**Required tasks**
1. In the piece about rock and roll turning ten, list every place Tony advised Bill Haley to try with the Saddlemen.
2. Write a continuation of the piece about rock and roll turning ten, starting right after its final sentence.

**Text for analysis**

Friday, September 11, 2015

Act II Episode 2 Rock & Roll Turns Ten

Act II Episode 2 – Rock & Roll Turns Ten

Image result for Bill haley and the comets

Bill Haley on guitar - Joey Ambrose on sax and Dick Richards Boccelli on drums

It's hard to say where the idea came from at first, probably the radio ad exec Dave Herman over at WMGM FM in nearby Northfield, and the sister station to WOND the AM station that featured the Budweiser Beachcomber Show and Michael Sherman the news man.

Somebody realized that rock and roll would turn ten years old that summer of '65, and that the first decade of the revolutionary music should be celebrated – memorialized with a party, even though there was a party going on every night of the week to celebrate something – Monday was Talent Nite – the open mic Karaoke of its day, while Tuesday was Twist Night (later Taco Tuesday at Gregory's), Wednesday was Kamikaze night at the Anchorage, and Thursday night was Limbo Night at Tony Marts.

To celebrate the 10th anniversary of - the first rock and roll song to make Number One on the Pop Charts - Bill Haley's “Rock Around the Clock,” Tony booked Bill Haley and the Comets for a one night stand.
Tony knew Haley for over a decade, from the early 1950s when Haley came to Tony Marts with his band the Saddlemen, playing what they called Country Western and Western Swing music that was all over the AM radio dial.

Tony gave them a Monday night audition, listened to them play a set, didn't give them the hook or pull the plug, but quietly gagged the audience reaction, and politely declined to book them, advising Bill to try Wildwood, Cow Town or Tennessee, where they might be better appreciated.

Then Haley came back in 1954 with a new sound and a different band – the Comets, one that blended the Country Western Sound with Race Music Soul... Black bands like Joe Turner were playing rock and roll at the Kentucky Avenue clubs in Atlantic City for years now, but they called it “race music,” and Haley tried to blend that sound into a package that he could sell to middle class white people, his target audience.

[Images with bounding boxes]

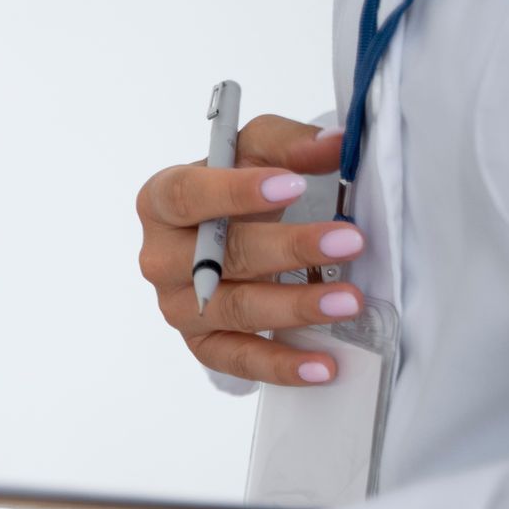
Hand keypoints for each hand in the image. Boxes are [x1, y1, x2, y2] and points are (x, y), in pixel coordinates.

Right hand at [136, 115, 370, 385]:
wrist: (228, 233)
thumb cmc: (238, 189)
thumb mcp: (256, 151)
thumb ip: (290, 143)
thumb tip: (334, 144)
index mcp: (161, 202)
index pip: (186, 197)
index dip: (236, 193)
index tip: (293, 186)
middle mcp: (160, 257)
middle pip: (219, 257)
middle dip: (288, 249)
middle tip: (348, 241)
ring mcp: (177, 306)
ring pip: (233, 309)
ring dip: (294, 306)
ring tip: (347, 301)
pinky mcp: (201, 343)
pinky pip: (236, 360)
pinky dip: (280, 365)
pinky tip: (322, 366)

**Numbered responses**
1. Wildwood, Cow Town, Tennessee

2.
Haley and his Comets played the winter of 1954 at Jack's Twin Bar in Gloucester City, NJ on the Delaware river, in the shadow of the Walt Whitman bridge, and that summer he came back to Somers Point and played Tony Marts, opening his act saying: “All you Hillbillies can go home now cause we're gonna play a little cowboy-jive, so cut loose and let the Cool Cats in, cause we're gonna rock this joint tonight!”

And that they did, bringing the word rock into the musical vocabulary, and playing songs like “Shake, Rattle and Roll” and “Rock Around the Clock,” though it just didn't catch on, at least right away.

To show you how the movies are tied to the music, “Rock Around the Clock” is a good example, as Bill Haley and the Comets recorded and released the song as a single 45 rpm that year, but after a spate of slow sales, it dropped off the chart and was pretty much forgotten, except by the teenage son of Hollywood movie star Glenn Ford, who was picked to play the lead role as a teacher in the Blackboard Jungle, a film about the so-called “youth rebellion.”

While the director of the movie visited Ford at his Hollywood home to go over the script, his son played the song over and over on his little turntable in his bedroom, and got the director's attention. Borrowing the record, he made “Rock Around the Clock” a part of the soundtrack as the opening lead song into the movie's credits, and when the movie was released in the theaters around the country, including the Strand on the Ocean City boardwalk, and the song quickly ran up the pop charts to become the first rock and roll song to make Number One, and it stayed there for the entire eight weeks of the summer of '55.

Bill Haley and the Comets were playing the Hoffbrau in Wildwood at the time, not anticipating what was to happen, but suddenly they were a national sensation, and were no longer a nightclub act, but were being booked into larger concert halls, the first being the Ocean City Convention Hall, a large tin building at Sixth Street off the boardwalk. They then went on the Dick Clark and Ed Sullivan TV shows.

But it was while Haley was being interviewed by Cleveland DJ Donald Freed when the term “rock and roll” was first coined, and why the Rock and Roll Hall of Fame is in Cleveland, even though Bill Haley and many of the early rock and roll bands came out of the Jersey Shore musical milieu, where the Rock and Roll Hall of Fame really belongs – where the music was made.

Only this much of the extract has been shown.